» What the exercise asks
Please return the records below word for word, from their start through the line containing "Is it true that Blind Fall is 19% of the pie?", including that line.

(Chart analysis data)

* * * * * * * * *

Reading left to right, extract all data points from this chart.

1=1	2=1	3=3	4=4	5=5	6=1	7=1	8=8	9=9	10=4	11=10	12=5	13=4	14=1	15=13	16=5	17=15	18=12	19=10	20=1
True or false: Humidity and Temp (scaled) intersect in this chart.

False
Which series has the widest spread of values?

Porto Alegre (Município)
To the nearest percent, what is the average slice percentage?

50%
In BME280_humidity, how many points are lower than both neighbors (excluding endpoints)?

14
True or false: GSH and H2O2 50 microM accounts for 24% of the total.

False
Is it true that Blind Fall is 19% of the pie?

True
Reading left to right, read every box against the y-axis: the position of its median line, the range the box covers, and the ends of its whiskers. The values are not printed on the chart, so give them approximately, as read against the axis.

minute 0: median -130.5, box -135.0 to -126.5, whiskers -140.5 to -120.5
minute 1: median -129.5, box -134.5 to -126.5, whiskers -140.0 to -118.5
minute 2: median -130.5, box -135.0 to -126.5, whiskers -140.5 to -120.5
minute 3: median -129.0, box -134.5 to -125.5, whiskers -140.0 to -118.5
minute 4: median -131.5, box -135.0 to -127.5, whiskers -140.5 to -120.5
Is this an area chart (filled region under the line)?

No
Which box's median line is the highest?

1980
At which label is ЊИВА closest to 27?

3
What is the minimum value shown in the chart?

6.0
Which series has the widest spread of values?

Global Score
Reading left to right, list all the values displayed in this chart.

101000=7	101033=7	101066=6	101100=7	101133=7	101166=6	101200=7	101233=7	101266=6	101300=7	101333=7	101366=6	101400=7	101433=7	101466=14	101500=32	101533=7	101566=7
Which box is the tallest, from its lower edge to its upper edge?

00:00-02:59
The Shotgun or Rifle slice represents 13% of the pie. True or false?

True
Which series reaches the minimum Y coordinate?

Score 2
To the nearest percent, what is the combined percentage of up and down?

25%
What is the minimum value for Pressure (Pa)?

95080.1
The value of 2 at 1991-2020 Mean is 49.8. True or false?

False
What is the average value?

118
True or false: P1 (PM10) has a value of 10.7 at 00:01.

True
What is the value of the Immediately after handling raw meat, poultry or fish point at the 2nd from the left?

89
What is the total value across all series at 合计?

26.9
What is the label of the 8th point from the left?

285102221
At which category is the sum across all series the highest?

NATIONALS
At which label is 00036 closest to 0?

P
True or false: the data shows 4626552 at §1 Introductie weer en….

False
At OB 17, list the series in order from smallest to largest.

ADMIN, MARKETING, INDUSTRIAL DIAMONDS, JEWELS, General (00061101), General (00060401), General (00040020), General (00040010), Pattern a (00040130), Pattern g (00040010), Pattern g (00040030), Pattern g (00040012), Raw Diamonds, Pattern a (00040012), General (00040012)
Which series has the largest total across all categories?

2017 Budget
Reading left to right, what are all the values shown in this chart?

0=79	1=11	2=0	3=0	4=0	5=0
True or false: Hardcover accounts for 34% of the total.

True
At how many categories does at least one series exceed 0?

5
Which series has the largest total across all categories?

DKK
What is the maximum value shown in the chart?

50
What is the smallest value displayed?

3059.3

* * * * * * * * *

» Answer section
Reading left to right, extract all data points from this chart.

1=1	2=1	3=3	4=4	5=5	6=1	7=1	8=8	9=9	10=4	11=10	12=5	13=4	14=1	15=13	16=5	17=15	18=12	19=10	20=1
True or false: Humidity and Temp (scaled) intersect in this chart.

False
Which series has the widest spread of values?

Porto Alegre (Município)
To the nearest percent, what is the average slice percentage?

50%
In BME280_humidity, how many points are lower than both neighbors (excluding endpoints)?

14
True or false: GSH and H2O2 50 microM accounts for 24% of the total.

False
Is it true that Blind Fall is 19% of the pie?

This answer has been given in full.